A systematic review is a planned, reproducible summary of all eligible studies on a research question, using explicit search rules, inclusion criteria, and quality assessment before drawing a conclusion.
How it differs from a narrative review
A narrative review can be useful, but it often reflects the author's selected reading. A systematic review starts with a defined question, searches named databases, screens studies against stated criteria, and explains why studies were included or excluded.
The result is a map of the evidence base rather than a tour of favored papers. That makes it useful for checking whether a supplement claim rests on one visible trial or on a larger body of work.
Relationship to meta-analysis
A meta-analysis is a statistical pooling step that may sit inside a systematic review. A systematic review can exist without pooling when studies are too different in population, dose, outcome, duration, or design.

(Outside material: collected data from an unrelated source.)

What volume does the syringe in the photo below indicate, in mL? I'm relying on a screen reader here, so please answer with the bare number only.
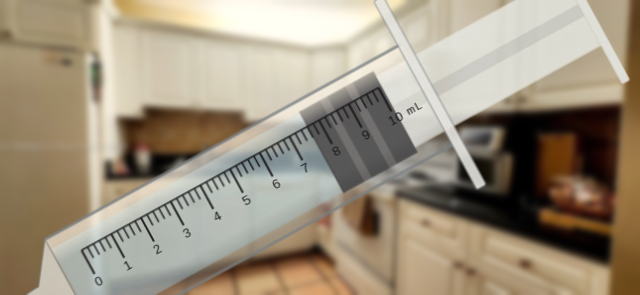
7.6
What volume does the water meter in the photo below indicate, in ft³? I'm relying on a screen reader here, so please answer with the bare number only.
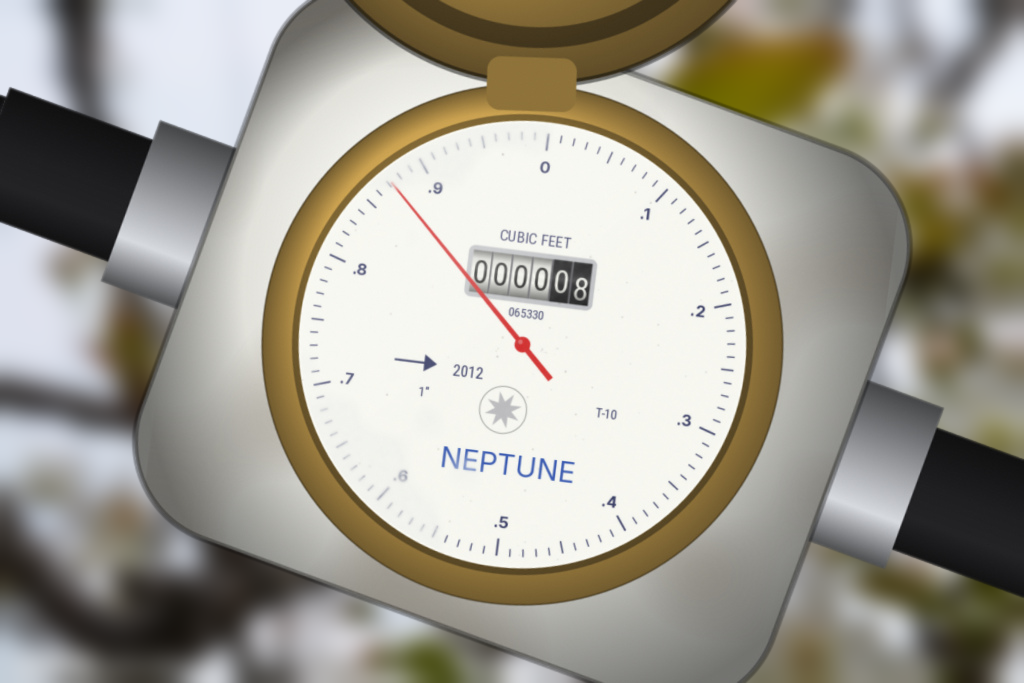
7.87
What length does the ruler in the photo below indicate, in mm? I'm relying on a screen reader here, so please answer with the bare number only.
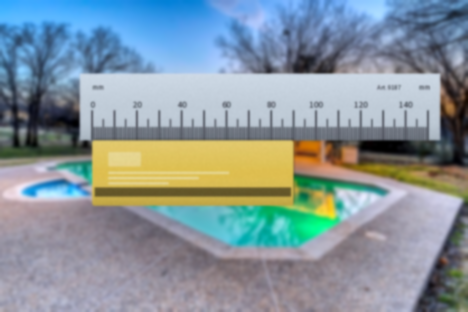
90
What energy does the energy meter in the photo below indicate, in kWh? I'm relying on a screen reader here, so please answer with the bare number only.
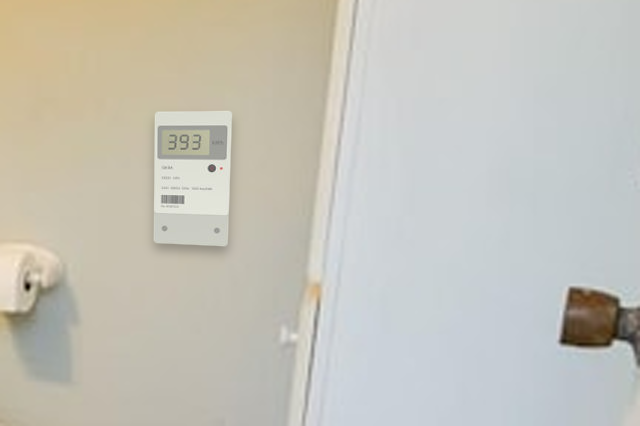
393
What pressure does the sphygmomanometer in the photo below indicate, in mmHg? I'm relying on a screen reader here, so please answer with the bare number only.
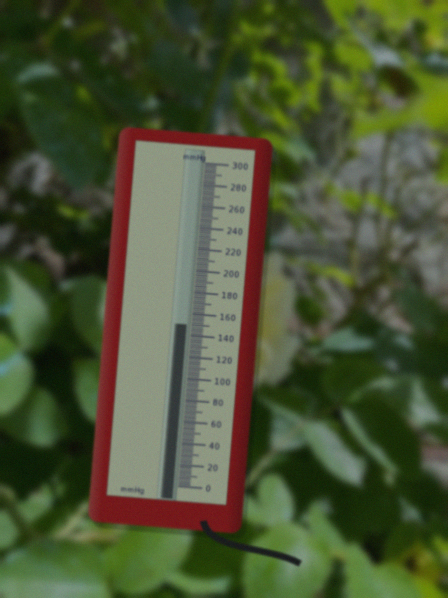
150
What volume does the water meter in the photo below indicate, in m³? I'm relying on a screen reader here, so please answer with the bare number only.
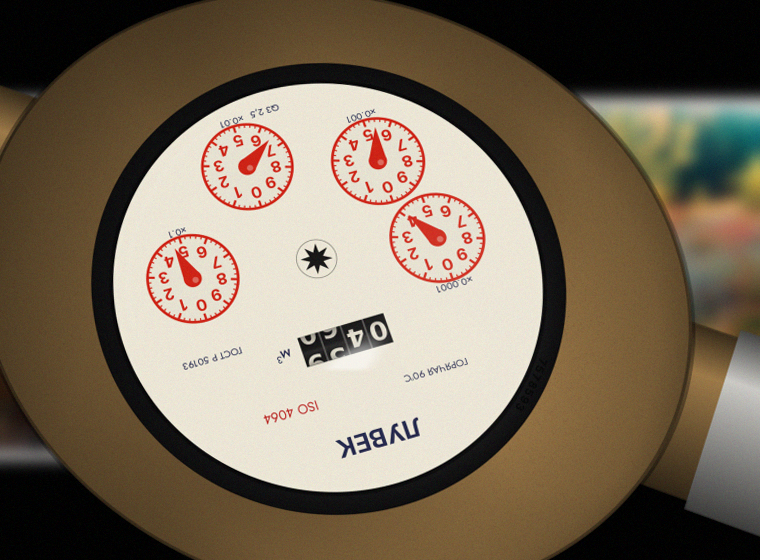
459.4654
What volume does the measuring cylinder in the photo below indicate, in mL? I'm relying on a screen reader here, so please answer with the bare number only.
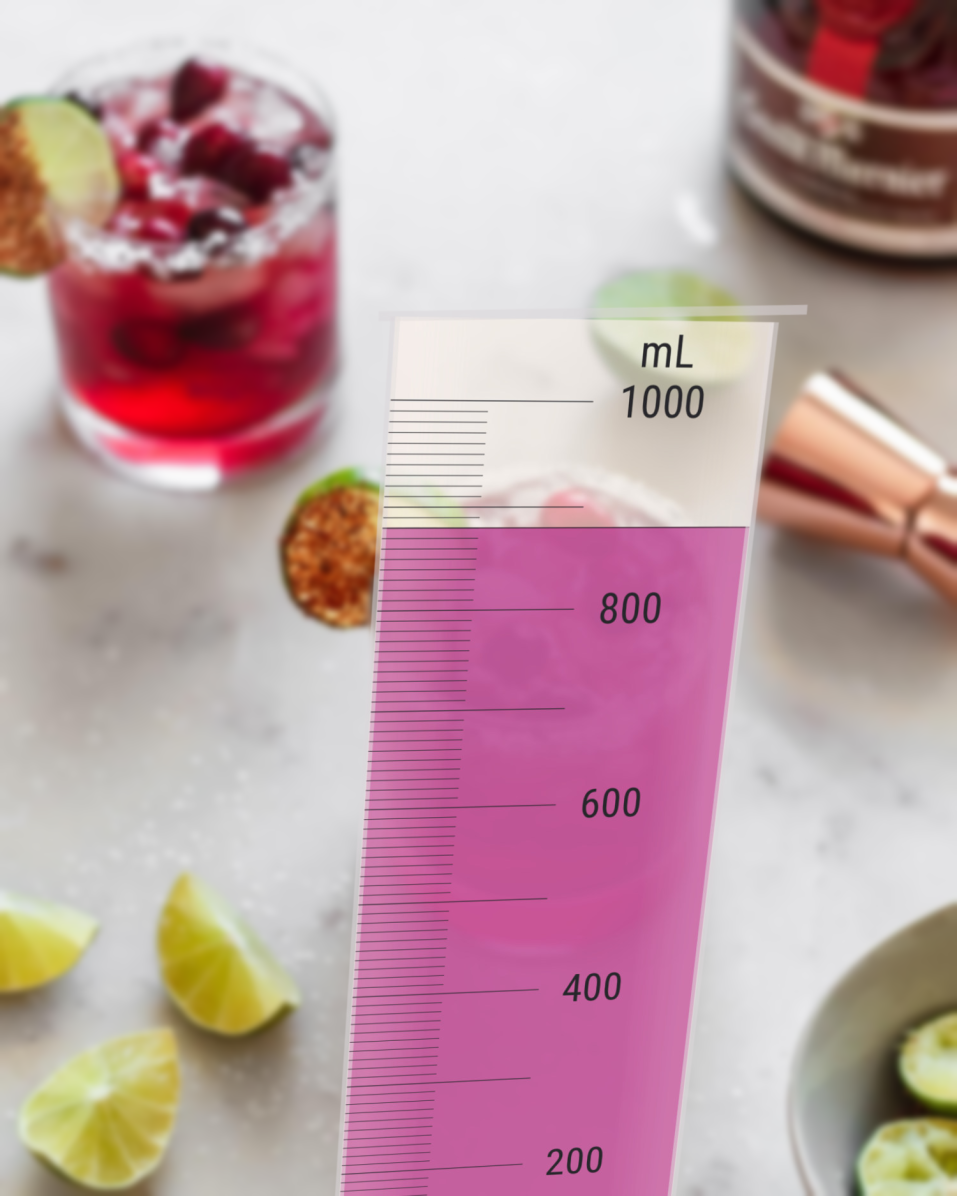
880
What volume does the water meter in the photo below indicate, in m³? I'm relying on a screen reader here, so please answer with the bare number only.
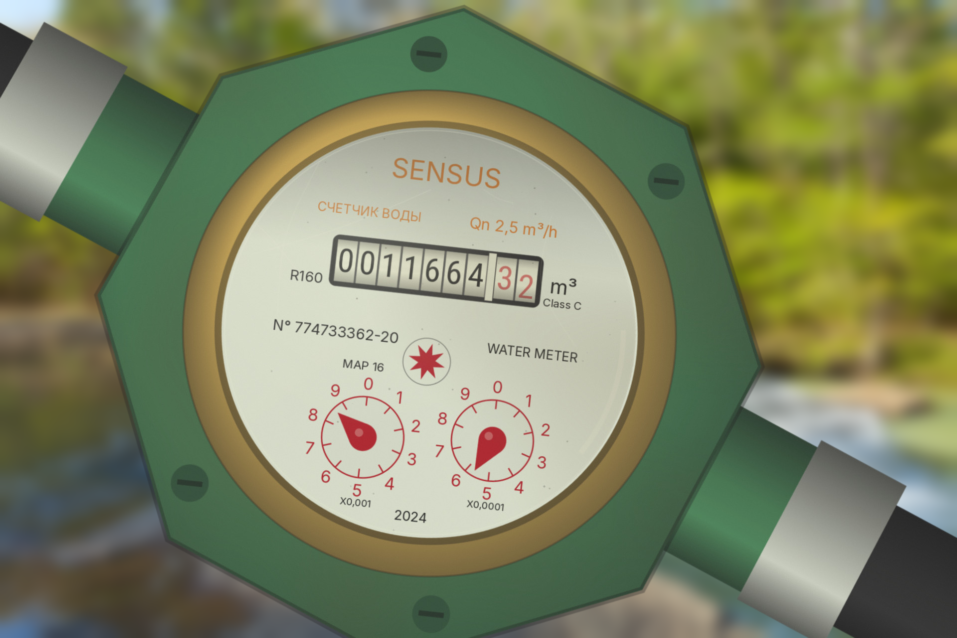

When pooling is not appropriate, the review should still report the direction of findings, study quality, and reasons the results cannot be combined.
What makes it trustworthy
The strongest reviews state the protocol, search strategy, screening flow, risk-of-bias method, and certainty rating. They also separate randomized controlled trials from observational studies instead of treating all study types as equal.
These details matter because review conclusions often feed an evidence tier. A weak review can make thin evidence look settled.
How this appears in stack decisions
Unfair can use a systematic review as an evidence-quality input when the review clearly explains study selection and limitations. It should not outrank a better direct trial record just because the title sounds broader.
For recommendations, the key question is whether the review changes confidence in a specific claim, not whether it generally favors a compound.
Safety note
Systematic reviews can miss rare harms when included studies are small, short, or not designed for adverse-event capture.